Document layout detection data
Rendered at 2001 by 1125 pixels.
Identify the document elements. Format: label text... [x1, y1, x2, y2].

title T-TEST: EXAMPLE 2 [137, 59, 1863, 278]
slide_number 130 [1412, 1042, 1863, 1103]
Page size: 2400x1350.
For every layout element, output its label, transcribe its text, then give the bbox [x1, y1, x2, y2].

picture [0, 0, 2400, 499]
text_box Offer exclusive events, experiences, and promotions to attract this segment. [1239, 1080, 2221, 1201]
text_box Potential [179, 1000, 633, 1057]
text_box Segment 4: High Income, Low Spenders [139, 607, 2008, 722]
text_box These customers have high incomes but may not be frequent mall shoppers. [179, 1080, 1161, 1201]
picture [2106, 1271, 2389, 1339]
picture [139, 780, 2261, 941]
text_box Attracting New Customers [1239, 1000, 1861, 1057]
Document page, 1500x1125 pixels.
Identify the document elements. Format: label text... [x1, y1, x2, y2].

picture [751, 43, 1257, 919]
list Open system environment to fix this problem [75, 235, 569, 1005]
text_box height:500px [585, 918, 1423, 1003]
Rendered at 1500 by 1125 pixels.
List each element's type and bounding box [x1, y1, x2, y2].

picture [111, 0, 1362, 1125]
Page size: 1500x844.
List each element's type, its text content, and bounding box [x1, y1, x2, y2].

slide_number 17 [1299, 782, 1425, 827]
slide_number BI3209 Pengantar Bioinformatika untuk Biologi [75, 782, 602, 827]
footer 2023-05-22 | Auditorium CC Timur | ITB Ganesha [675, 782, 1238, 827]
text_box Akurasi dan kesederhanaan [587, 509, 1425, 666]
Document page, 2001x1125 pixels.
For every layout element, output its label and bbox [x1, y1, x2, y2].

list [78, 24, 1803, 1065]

_Job_
All entries are to be repeated exactly and completely.

_Output for this task_
Rendered at 2001 by 1125 pixels.
Identify the document elements. Format: label text... [x1, y1, x2, y2].

title T-TEST: EXAMPLE 2 [137, 59, 1863, 278]
slide_number 130 [1412, 1042, 1863, 1103]
Page size: 2400x1350.
For every layout element, output its label, transcribe its text, then give the bbox [x1, y1, x2, y2].

picture [0, 0, 2400, 499]
text_box Offer exclusive events, experiences, and promotions to attract this segment. [1239, 1080, 2221, 1201]
text_box Potential [179, 1000, 633, 1057]
text_box Segment 4: High Income, Low Spenders [139, 607, 2008, 722]
text_box These customers have high incomes but may not be frequent mall shoppers. [179, 1080, 1161, 1201]
picture [2106, 1271, 2389, 1339]
picture [139, 780, 2261, 941]
text_box Attracting New Customers [1239, 1000, 1861, 1057]
Document page, 1500x1125 pixels.
Identify the document elements. Format: label text... [x1, y1, x2, y2].

picture [751, 43, 1257, 919]
list Open system environment to fix this problem [75, 235, 569, 1005]
text_box height:500px [585, 918, 1423, 1003]
Rendered at 1500 by 1125 pixels.
List each element's type and bounding box [x1, y1, x2, y2].

picture [111, 0, 1362, 1125]
Page size: 1500x844.
List each element's type, its text content, and bounding box [x1, y1, x2, y2].

slide_number 17 [1299, 782, 1425, 827]
slide_number BI3209 Pengantar Bioinformatika untuk Biologi [75, 782, 602, 827]
footer 2023-05-22 | Auditorium CC Timur | ITB Ganesha [675, 782, 1238, 827]
text_box Akurasi dan kesederhanaan [587, 509, 1425, 666]
Document page, 2001x1125 pixels.
For every layout element, output its label and bbox [x1, y1, x2, y2].

list [78, 24, 1803, 1065]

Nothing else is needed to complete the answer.